Кому-то из родственников пришла счастливая мысль подарить мне хрестоматию Галахова. Я стал зачитываться ее первым томом стихов и не только быстро заучивал целые страницы из "Полтавы" и "Цыган", но с восторгом декламировал и "Торквато Тассо" Батюшкова и даже отрывки из "Освобожденного Иерусалима": "Купит бульон"...
Чтобы пробудить меня к доброму поведению, мне обещали, что в конце недели мне будут читать Пушкина, Лермонтова и Гоголя в оригинале. Суббота была лучшим из моих вечеров, так как это чтение приходилось на нее.
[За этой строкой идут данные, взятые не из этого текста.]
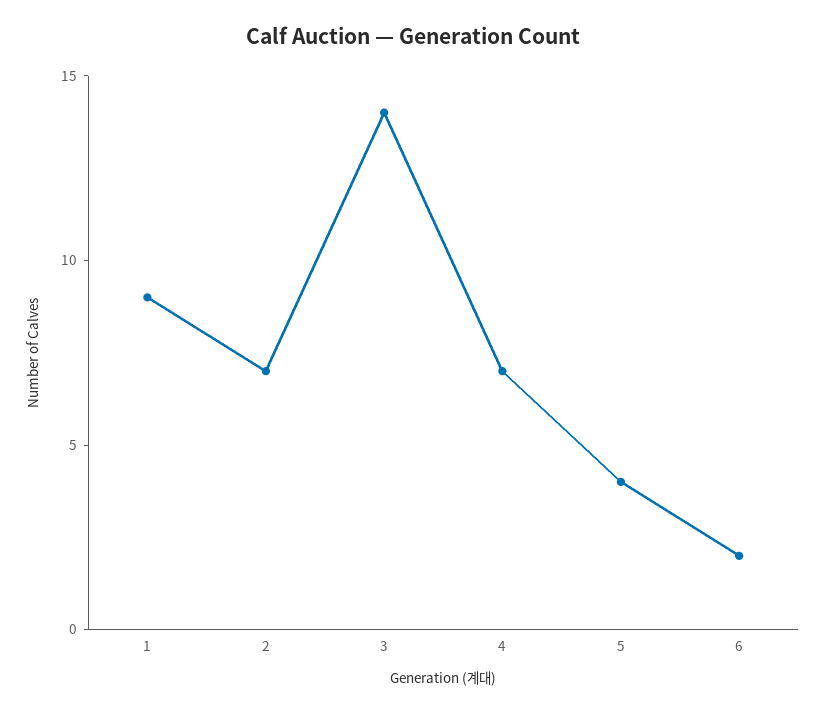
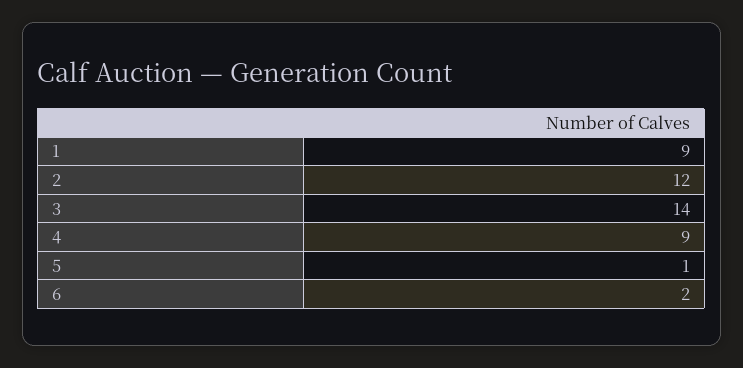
  {
    "1": 9,
-   "2": 7,
+   "2": 12,
    "3": 14,
-   "4": 7,
+   "4": 9,
-   "5": 4,
+   "5": 1,
    "6": 2
  }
Выбор награды был удачный, несравненно удачнее, чем те полковничьи эполеты, которые при добром поведении привязывал мне на плечи отец Ильи Ильича Мечникова, живший в одном с нами доме, приходившийся родственником моему отцу и часто игравший с ним в карты.
По верному замечанию Ивана Сергеевича Тургенева, дворянских детей в России обучают музыке и всякого рода художествам, по-видимому, только для того, чтобы доказать, что таланты не присущи необходимо первенствующему сословию.
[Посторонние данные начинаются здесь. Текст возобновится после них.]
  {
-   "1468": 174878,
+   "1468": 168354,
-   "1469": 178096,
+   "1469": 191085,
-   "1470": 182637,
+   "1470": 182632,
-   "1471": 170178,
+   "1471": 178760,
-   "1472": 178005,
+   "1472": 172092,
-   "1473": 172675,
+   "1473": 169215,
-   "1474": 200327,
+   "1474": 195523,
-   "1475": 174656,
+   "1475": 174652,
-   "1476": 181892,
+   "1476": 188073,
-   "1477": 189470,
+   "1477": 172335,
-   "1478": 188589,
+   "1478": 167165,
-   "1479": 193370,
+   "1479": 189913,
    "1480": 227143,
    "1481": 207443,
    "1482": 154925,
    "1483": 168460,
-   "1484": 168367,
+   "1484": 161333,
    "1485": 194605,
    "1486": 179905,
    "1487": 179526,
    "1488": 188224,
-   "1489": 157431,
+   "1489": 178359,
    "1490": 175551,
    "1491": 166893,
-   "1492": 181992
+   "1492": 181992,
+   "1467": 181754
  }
Мой учитель рисования Безперга {Фамилия неразборчива. Прочтение предположительное.}, тот самый, у которого обучался на первых порах Семирадский, был человек честный и искренний. Помучив меня в течение 2-х месяцев и убедившись, что при всем старании я никак не могу нарисовать древесной листвы так, чтобы она не казалась локонами, он пришел к моим родителям и сказал: "Мальчик у вас милый и внимательный, но никакого призвания к живописи у него нет, к чему тратить попусту время и деньги", — и я от живописи был отставлен.
К сожалению, того же не сделано было с музыкой. Меня обучали ей всерьез, обучали долго и мучительно. Чех Вильчек — сам превосходный исполнитель, но человек с разбитыми нервами, не выносил моих фальшивых аккордов и бил меня нередко линейкой по пальцам; ни за что другое я в жизни бит не был.
И это страдание продолжено было во все время прохождения мною гимназии и первых двух курсов в университете. Оно, вероятно, растянулось бы и на следующие затем годы, если бы не одно счастливое обстоятельство.
В Харьков приехал молодой Антон Рубинштейн, дать первый свой концерт. Чтобы показать мне, до каких высот я могу добраться, если буду ежедневно играть гаммы и этюды, а не увлекаться постоянным повторением на рояли полюбившихся мне мотивов, мой учитель взял меня с собою на концерт. Получился, однако, неожиданный результат. Рубинштейн исполнил разучиваемый мною тогда марш Бетховена "Развалины Афин" в собственной аранжировке, таким образом, что я даже не узнал сразу, что он играет. То же повторилось и с "Лесным царем" Шуберта. Вернувшись домой, я объявил матери, что больше учиться музыке не намерен, и сдержал мое слово.
Еще меньше способностей я обнаружил в танцах. Так как после перенесенного мною тифа я стал быстро толстеть, то мой учитель, поляк Строцкий, не принадлежавший к числу трезвенников, на общих танцклассах, устраиваемых для детей дворянских семей, к немалому моему смущению не обращался ко мне иначе, как со словами: "Поворачивай, медведь". По природе рассеянный, я всегда не вовремя производил "шассе-круазе", а из "батю-балансе" мне не удалось ни одно. И эта природная неуклюжесть в связи с рассеянностью была причиной тому, что и впоследствии, в разгар юности, я на провинциальных балах попадал только в запасные кавалеры, да и много лет спустя я никак не мог удачно проделать тех движений ногами, какие доказывают принадлежность к одному, столько же духовному, сколько и политическому обществу, одно время весьма распространенному в России, а затем преследуемому полицией.
Итак, из светских талантов у меня не оказалось ни одного, за исключением разве любви к звучному стиху. Эта любовь не связана, однако, со способностью подыскивать рифмы и излагать мои мысли иначе, как прозой.